Each line from the one holding "Identify the document" to the last line below must be written out exactly, with no other output.

─── EXERCISE INPUTS ───

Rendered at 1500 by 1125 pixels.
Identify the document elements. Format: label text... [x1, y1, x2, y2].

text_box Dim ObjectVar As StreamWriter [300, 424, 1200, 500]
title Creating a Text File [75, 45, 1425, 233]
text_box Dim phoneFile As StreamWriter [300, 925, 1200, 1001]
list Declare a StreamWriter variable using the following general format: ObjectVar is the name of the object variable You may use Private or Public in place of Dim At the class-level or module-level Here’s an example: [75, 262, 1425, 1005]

───

WRITTEN SOLUTION:
Identify the document elements. Format: label text... [x1, y1, x2, y2].

text_box Dim ObjectVar As StreamWriter [300, 424, 1200, 500]
title Creating a Text File [75, 45, 1425, 233]
text_box Dim phoneFile As StreamWriter [300, 925, 1200, 1001]
list Declare a StreamWriter variable using the following general format: ObjectVar is the name of the object variable You may use Private or Public in place of Dim At the class-level or module-level Here’s an example: [75, 262, 1425, 1005]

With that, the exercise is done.